What is required:
Please keep to the lines below from the one with "Some sustainable businesses in the" through the one with "sustainable business helps", and restate them word for word, ends included.

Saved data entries
------------------------------------------------------------

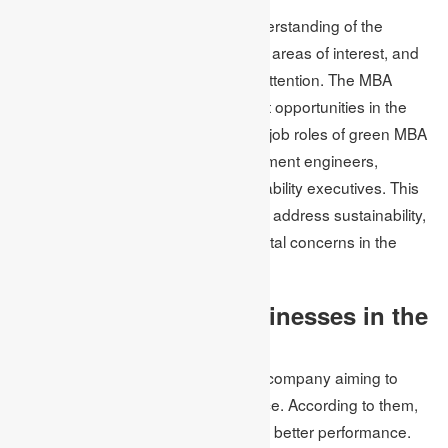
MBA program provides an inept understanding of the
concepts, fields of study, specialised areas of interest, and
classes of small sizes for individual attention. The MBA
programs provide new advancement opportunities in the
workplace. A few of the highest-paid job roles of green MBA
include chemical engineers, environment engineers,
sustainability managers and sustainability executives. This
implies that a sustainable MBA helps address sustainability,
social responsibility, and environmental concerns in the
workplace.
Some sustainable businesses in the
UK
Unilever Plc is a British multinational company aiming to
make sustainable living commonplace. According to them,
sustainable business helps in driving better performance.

------------------------------------------------------------

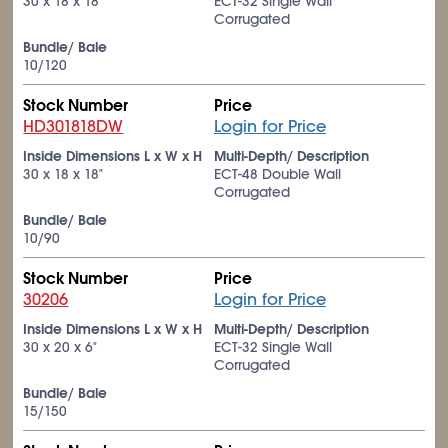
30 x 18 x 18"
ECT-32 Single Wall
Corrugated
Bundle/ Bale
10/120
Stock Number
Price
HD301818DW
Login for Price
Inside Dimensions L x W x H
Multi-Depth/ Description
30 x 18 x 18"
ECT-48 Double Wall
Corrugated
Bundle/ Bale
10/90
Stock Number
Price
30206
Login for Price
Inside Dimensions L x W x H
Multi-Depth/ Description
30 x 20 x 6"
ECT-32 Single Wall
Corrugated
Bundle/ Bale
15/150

------------------------------------------------------------

Exercise output:
Some sustainable businesses in the
UK
Unilever Plc is a British multinational company aiming to
make sustainable living commonplace. According to them,
sustainable business helps in driving better performance.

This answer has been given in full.